Last season, Zeitgeist Stage presented an evening of character sketches and stories by Tennessee Williams which he would later shape into his celebrated plays. This spring Zeitgeist returns to Williams with a vehicle called DESIRE (six plays by noted playwrights based on his short stories), running through May 20th. Beth Henley, Elizabeth Egloff and John Guare are among the writers who were invited by Hartford Stage to create adaptations of Williams’ lesser known source material.
David Miller is a consummate director (and stage designer), as evinced by these six pieces… and he is fortunate to have a remarkable cast to animate them. Each actor has the chance to showcase his or her skills by inhabiting an entirely different role, depending on the play. It’s certainly a treat for the viewer to witness these actors’ versatility.
Beth Henley’s THE RESEMBLANCE BETWEEN A VIOLIN CASE AND A COFFIN is a wonderfully evocative portrait of Southern Gothic matriarchy.

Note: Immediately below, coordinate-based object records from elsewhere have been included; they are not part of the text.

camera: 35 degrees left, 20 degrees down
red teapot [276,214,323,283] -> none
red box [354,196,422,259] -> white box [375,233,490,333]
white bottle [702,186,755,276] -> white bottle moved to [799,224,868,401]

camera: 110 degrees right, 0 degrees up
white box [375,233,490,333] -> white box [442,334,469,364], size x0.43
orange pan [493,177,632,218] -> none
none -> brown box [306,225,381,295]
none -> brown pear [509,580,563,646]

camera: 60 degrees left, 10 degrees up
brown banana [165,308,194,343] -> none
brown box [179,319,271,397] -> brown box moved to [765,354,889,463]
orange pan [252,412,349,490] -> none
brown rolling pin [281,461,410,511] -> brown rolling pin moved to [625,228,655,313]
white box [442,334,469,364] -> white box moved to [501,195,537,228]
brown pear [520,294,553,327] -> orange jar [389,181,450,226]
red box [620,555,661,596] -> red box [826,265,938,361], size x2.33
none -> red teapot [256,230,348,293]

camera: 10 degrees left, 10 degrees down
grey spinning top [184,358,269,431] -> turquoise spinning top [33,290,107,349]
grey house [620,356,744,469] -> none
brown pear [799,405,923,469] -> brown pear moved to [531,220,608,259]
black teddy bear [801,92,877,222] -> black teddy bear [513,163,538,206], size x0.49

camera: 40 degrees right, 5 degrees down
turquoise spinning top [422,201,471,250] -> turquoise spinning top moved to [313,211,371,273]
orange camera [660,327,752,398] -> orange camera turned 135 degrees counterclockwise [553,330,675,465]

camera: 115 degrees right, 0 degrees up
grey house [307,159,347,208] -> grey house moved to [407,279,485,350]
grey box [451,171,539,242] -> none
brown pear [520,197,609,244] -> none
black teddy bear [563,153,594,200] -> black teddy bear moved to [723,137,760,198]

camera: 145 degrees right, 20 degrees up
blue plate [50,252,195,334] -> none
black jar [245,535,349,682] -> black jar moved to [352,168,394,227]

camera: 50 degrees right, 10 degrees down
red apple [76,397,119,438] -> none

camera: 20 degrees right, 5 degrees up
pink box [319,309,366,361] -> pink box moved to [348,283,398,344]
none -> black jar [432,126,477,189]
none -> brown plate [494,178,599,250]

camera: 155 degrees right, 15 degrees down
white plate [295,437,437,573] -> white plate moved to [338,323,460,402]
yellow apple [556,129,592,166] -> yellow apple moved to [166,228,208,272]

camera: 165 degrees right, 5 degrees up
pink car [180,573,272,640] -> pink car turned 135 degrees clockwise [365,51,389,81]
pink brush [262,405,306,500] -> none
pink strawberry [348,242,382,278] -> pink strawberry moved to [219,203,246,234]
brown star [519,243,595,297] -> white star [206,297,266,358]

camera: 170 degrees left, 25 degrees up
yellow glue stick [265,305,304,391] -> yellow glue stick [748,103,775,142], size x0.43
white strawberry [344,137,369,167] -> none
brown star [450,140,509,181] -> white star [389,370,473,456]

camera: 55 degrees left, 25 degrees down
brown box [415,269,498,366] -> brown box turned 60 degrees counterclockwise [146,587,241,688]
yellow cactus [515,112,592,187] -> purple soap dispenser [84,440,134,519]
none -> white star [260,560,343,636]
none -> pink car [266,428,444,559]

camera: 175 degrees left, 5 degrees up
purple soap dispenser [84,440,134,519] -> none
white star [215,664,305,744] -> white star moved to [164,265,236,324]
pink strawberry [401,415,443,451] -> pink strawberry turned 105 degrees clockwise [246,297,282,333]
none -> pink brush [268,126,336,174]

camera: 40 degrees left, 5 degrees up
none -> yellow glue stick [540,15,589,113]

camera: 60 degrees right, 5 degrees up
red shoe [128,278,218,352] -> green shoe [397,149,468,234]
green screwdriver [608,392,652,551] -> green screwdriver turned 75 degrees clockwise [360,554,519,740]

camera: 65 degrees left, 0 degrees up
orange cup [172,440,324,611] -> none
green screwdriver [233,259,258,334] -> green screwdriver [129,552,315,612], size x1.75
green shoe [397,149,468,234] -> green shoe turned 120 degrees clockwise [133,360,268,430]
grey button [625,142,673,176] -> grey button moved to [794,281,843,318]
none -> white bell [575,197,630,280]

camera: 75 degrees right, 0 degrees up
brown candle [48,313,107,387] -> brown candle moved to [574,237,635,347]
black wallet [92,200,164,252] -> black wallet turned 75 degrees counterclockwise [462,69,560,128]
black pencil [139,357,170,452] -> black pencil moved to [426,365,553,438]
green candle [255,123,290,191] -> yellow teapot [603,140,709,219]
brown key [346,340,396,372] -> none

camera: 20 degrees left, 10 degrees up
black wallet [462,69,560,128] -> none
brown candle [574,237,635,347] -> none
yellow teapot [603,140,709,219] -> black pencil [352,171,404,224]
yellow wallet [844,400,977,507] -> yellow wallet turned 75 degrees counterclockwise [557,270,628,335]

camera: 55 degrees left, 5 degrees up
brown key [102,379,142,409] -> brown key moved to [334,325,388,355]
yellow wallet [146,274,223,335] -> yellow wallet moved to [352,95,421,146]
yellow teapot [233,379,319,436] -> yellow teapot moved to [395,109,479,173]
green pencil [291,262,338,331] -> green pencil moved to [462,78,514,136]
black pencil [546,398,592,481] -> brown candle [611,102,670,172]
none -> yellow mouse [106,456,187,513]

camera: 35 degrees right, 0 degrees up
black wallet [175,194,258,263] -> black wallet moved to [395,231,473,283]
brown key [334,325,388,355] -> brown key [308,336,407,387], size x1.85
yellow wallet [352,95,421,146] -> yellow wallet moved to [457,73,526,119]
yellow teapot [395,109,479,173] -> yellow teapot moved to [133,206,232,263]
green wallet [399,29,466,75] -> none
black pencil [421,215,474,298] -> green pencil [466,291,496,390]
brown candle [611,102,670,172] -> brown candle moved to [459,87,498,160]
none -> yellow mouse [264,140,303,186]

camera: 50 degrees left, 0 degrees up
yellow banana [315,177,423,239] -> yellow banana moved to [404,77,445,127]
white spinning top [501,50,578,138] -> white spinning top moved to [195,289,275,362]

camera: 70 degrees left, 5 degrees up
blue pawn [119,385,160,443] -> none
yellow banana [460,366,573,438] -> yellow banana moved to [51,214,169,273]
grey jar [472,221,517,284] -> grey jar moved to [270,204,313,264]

Father is gone, (perhaps he fell in love with long distance) leaving mother and grandmother to preside over the children: An impressionable young girl (a sweet and sensitive Margaret McFadden) who spends her days practicing piano and devising highly melodramatic religious theatricals; and her slightly challenged brother (a wildly intense John Vellante) who happily acts them out with her.
When a dashing young man (Sam Terry oozing sophistication) bicycles by with his violin (delightful wheel imagery indicating a bicycle), she is more than happy to turn her attention to him. Then her piano teacher (a marvelously severe Margaret Dransfield) suggests they practice a duet (more clever imagery to indicate an instrument) at which point the brother is consumed with jealousy. Henley’s dialogue fairly drips with shadowy, tragic allusions.
ORIFLAMME by David Grimm conjures up visions (for me) of Geraldine Paige as Williams’ quintessential fragile seductress, a temptress one moment, a puritan the next. Lindsay Beamish gives a powerful performance as the “lady in red” (elegant costumes from Elizabeth Cole Sheehan) whose “romantic notions” are lost on the men she chooses to engage. Damon Singletary is superb as the man in the park (think Stanley Kowalski) who doesn’t stand on ceremony and doesn’t hesitate to take her up on her offer. Like Blanche DuBois, Grimm’s shatterable creature recalls her love of an idealized “beautiful boy.” It set my mind flooding with images from quite a few of Williams’ plays.
John Guare’s YOU LIED TO ME ABOUT CENTRALIA conjures up scene after scene of THE GLASS MENAGERIE. (Guare based his play on the “gentleman caller” who comes to dinner not realizing that mother plans to turn him into a suitor… until she learns he has a fiancé.) Guare imagines the fiancé (a flinty Katie Flanagan) as a grasping, opinionated racist, leaving us to conclude that the gentleman caller (Eric McGowan) would be much better off with the crazy Wingfields.
So far so good. Even though Elizabeth Egloff’s ATTACK OF THE GIANT TENT WORMS left me scratching my head, trying to figure who was more insane, the wife (Dransfield) or her buggy writer-husband (Alexander Rankine). I was still interested in the story either way. But the last two plays of the evening gave me the creeps. More than creeps.
Although it was flawlessly performed, Marcus Gardley’s DESIRE QUENCHED BY TOUCH is an exercise in torture which I wouldn’t watch if I didn’t have to (middle of the row, no escape from the theater). If it had been on television, I would have changed the channel. If it had been in a movie, it would be a snuff film and I wouldn’t be there in the first place.
The masseur (Singletary, vilely macabre) complains that he feels dirty, satisfying the masochistic needs of his client (Terry screaming and writhing). We, my companions and I, were the ones who needed a shower after watching it (against our wills, I should add). Certainly Williams has touched upon the subject (at the very end of the play which I won’t give away) in SUDDENLY, LAST SUMMER but his prose is poetic and Gardley’s is not. That’s why this felt like sadomasochistic porn… which brings me to Rebecca Gilman’s THE FIELD OF BLUE CHILDREN.
I had little patience left by the time we got to Gilman’s tale of bizarre sexual fulfillment (nevertheless well acted by Vellante and Dransfield). The vacuous woman never shut up during an interminable sexual encounter, droning on in horrific detail about a roast pig at a barbeque, thereby undercutting any sympathy I might have had for her. It might have been funny… but it wasn’t. (Contrast this artless effort with the exquisite scene in COMING HOME when Jane Fonda’s character experiences sexual ecstasy for the first time.) Gilman, I’m sorry to say, missed the mark.